After conversion, use normal OpenQP workflow and section calls.

Runner

oqp.pyoqp.Runner loads the same configuration used by input files, runs the selected workflow, and keeps the resulting Molecule object available as runner.mol.

from oqp.pyoqp import Runner

runner = Runner(
    project="water_mrsf",
    input_file="water_mrsf.inp",
    log="water_mrsf.log",
    silent=0,
    usempi=True,
)
runner.run()

summary = runner.results()
print(summary["energy"])

Signature

Runner(
    project=None,
    input_file=None,
    log=None,
    input_dict=None,
    silent=0,
    usempi=True,
)
Argument Type Meaning
project str or None Project name used in logs and output files.
input_file str or None Path to an OpenQP input file.
log str or None Log file path.
input_dict dict or None Sectioned input dictionary. If supplied, it is used instead of input_file.
silent int 0 prints parsed input and normal messages; 1 suppresses them.
usempi bool Enables MPI-aware behavior when the runtime supports it.

Runner validates the parsed input before the calculation starts. A validation failure prints an input-check report and exits before expensive kernels run.

File-Based Runs

File-based runs are closest to command-line OpenQP:

from pathlib import Path
from oqp.pyoqp import Runner

input_file = Path("examples/HF/H2O_RHF-HF_ENERGY.inp").resolve()
project = input_file.stem

runner = Runner(
    project=project,
    input_file=str(input_file),
    log=f"{project}.log",
)
runner.run()

Use this pattern when you want reproducible inputs, logs, JSON restart files, and output files on disk.

In-Memory Runs

For notebooks, tests, services, or agents, pass a sectioned dictionary through input_dict.

from oqp.pyoqp import Runner

config = {
    "input": {
        "system": "\nH 0.0 0.0 0.0\nH 0.0 0.0 0.74",
        "basis": "6-31g*",
        "method": "hf",
        "runtype": "energy",
    },
    "scf": {
        "type": "rhf",
        "multiplicity": "1",
    },
}

runner = Runner(
    project="h2",
    input_dict=config,
    log="h2.log",
    silent=1,
)
runner.run()
print(runner.results()["energy"])

The dictionary is organized as {section: {keyword: value}}, matching the input file sections. Values can be strings; the OpenQP parser converts them using the same schema used by file inputs.

MRSF-TDDFT Example

MRSF-TDDFT normally starts from an open-shell reference.
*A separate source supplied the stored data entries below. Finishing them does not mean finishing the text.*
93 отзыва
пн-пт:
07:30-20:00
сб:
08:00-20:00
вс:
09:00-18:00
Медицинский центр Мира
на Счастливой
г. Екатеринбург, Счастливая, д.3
This compact example uses an ROHF triplet reference and asks for MRSF-TDDFT states.

from oqp.pyoqp import Runner

config = {
    "input": {
        "system": "\nO 0.000000 0.000000 -0.041062\nH -0.533194 0.533194 -0.614469\nH 0.533194 -0.533194 -0.614469",
        "basis": "6-31g*",
        "method": "tdhf",
        "runtype": "energy",
    },
    "scf": {
        "type": "rohf",
        "multiplicity": "3",
    },
    "tdhf": {
        "type": "mrsf",
        "nstate": "3",
    },
}

runner = Runner(project="water_mrsf", input_dict=config, log="water_mrsf.log")
runner.run()

mol = runner.mol
print(mol.get_results()["td_energies"])

Runtime Methods

Method Returns Use
run(test_mod=False) None Executes the calculation selected by [input] runtype.
results() dict Returns a Python summary with atoms, coordinates, energies, gradients, NAC, SOC, and raw data tags.
reload() None Reloads guess data when the selected guess mode asks for JSON data.
back_door(data) None Supplies previous-state data for advanced internal workflows.
test() (message, diff) Compares against reference data in OpenQP test mode.

Legacy Dotted-Keyword Wrapper

oqp.openqp.OPENQP accepts dotted keyword names such as input.system and scf.type, normalizes inline geometries, and then constructs a Runner.

from oqp.openqp import OPENQP

op = OPENQP({
    "input.system": "H 0 0 0; H 0 0 0.74",
    "input.basis": "6-31g*",
    "input.method": "hf",
    "input.runtype": "energy",
    "scf.type": "rhf",
})
mol = op.run()

This wrapper is retained for existing scripts. New scripts should prefer OpenQP for OpenQP-native scripting or Runner for direct input-file and section-dictionary execution.